SPOKANE, Wash. – The smoke is projected to move out of Washington this weekend, but officials said the air quality index may not change.

Strong winds pushed a thick layer of smoke across the Inland Northwest as wildfires continue to burn in British Columbia, Montana, Idaho and parts of Oregon. The National Weather Service issued an air quality alert at the beginning of August. Since then, Spokane’s air quality index became the fifth worst in the nation. Because of this, the United States Environmental Protection Agency said we are breathing some of the worst air in the country.

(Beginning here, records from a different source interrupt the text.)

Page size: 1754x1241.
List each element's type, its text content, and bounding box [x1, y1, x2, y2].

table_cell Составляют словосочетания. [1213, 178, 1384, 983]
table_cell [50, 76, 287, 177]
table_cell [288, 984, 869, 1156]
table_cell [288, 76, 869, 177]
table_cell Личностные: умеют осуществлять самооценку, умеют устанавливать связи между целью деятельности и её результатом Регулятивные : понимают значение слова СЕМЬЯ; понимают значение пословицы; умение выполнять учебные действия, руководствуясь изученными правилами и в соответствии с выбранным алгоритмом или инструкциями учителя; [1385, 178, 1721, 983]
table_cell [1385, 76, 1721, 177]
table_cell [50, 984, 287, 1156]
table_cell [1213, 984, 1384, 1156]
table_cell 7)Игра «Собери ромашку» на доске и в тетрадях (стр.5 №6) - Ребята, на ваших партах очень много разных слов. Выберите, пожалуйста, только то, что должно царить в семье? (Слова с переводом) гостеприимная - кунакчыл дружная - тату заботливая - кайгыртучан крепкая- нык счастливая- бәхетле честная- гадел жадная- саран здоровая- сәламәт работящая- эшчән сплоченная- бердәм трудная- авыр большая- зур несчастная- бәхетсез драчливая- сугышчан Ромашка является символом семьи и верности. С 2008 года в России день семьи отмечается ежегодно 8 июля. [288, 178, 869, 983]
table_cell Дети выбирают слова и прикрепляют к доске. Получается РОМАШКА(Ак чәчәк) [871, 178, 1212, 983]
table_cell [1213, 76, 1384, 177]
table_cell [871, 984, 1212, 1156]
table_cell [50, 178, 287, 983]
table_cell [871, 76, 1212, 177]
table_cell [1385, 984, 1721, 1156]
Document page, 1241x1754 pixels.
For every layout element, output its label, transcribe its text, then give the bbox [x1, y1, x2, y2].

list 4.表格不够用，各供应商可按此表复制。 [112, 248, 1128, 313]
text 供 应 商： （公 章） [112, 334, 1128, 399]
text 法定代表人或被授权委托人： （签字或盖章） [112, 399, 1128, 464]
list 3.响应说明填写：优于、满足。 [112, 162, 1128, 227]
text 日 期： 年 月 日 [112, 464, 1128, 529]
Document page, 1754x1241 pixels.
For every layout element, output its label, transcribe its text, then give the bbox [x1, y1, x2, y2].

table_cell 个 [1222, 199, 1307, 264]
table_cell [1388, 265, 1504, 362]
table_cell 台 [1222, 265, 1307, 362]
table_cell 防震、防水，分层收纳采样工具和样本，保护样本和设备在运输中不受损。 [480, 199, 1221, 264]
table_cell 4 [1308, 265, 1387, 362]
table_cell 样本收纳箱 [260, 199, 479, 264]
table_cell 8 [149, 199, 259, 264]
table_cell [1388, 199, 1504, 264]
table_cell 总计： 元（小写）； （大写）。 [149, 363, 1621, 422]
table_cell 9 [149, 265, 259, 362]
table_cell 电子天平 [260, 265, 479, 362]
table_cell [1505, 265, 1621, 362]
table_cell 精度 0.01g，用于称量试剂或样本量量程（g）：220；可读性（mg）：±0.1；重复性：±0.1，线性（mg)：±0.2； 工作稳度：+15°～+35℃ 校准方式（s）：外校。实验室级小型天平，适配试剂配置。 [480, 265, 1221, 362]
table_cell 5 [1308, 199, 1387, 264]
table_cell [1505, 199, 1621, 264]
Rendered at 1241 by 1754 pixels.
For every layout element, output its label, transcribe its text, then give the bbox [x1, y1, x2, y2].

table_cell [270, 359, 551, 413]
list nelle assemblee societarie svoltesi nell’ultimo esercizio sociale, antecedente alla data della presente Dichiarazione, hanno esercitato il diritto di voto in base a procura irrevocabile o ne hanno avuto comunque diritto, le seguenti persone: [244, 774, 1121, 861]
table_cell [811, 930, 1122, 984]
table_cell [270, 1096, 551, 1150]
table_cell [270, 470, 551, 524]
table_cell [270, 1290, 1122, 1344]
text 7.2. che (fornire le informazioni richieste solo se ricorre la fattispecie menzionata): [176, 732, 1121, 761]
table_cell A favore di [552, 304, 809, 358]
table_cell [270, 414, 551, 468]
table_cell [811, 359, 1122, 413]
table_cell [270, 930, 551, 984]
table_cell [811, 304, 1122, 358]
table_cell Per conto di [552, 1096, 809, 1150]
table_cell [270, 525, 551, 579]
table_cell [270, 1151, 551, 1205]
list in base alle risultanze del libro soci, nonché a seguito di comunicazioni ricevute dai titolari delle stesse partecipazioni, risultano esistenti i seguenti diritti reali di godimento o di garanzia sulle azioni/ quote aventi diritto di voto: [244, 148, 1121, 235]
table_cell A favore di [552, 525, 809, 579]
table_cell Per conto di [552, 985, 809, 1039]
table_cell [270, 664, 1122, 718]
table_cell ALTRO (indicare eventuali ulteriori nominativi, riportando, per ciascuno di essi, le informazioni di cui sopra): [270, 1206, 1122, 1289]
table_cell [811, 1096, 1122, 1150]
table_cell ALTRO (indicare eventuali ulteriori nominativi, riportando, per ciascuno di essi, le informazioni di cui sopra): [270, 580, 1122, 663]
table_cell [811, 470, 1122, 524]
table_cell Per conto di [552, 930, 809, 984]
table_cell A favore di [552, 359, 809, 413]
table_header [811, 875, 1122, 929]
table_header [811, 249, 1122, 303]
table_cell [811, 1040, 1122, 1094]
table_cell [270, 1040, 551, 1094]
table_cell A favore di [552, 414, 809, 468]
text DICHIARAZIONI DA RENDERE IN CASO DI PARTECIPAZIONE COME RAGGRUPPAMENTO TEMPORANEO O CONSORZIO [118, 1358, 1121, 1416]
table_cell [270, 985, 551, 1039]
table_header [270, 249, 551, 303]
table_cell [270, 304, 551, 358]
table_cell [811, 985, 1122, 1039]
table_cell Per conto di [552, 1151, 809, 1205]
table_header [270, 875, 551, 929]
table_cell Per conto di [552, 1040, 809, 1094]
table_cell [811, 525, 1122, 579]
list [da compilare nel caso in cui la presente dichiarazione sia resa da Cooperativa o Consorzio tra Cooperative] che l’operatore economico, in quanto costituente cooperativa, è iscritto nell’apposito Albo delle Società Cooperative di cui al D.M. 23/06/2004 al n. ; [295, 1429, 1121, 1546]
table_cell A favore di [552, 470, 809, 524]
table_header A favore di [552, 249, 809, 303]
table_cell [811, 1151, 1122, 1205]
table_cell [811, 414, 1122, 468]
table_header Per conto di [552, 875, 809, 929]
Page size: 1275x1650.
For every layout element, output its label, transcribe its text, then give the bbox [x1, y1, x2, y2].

Fortunately, those strong winds that pushed the smoke into the area are expected to push the smoke out. Meteorologist Jeff Cote with the National Weather Service said Spokane should see a gradual transition through the weekend, with much of the improvement happening on Sunday. Cote did note this transition is not instantaneous. It will not be smoky and unhealthy one day then clean and clear the next. Cote said the smoke should continue to clear out after the weekend.

As for Spokane’s air quality index, unhealthy levels should drop down as the smoke clears out, but may still sit at the ‘unhealthy for sensitive groups’ category. Air Monitoring Section Manager Mark Rowe with the Spokane Regional Clean Air Agency said “although strong winds are expected to clear out the smoke, it may also kick up dust in the area.” Dust in the area may still cause respiratory problems for people with allergies.

The revolving theme seems to be ‘slow and steady.’ Overall, both Cote and Rowe said yes, the smoke will clear out and our air quality index will drop down, but it is just a matter of time. As for the current air quality alert, Cote said it will be in effect until Saturday afternoon. The National Weather Center will then determine if another alert is needed.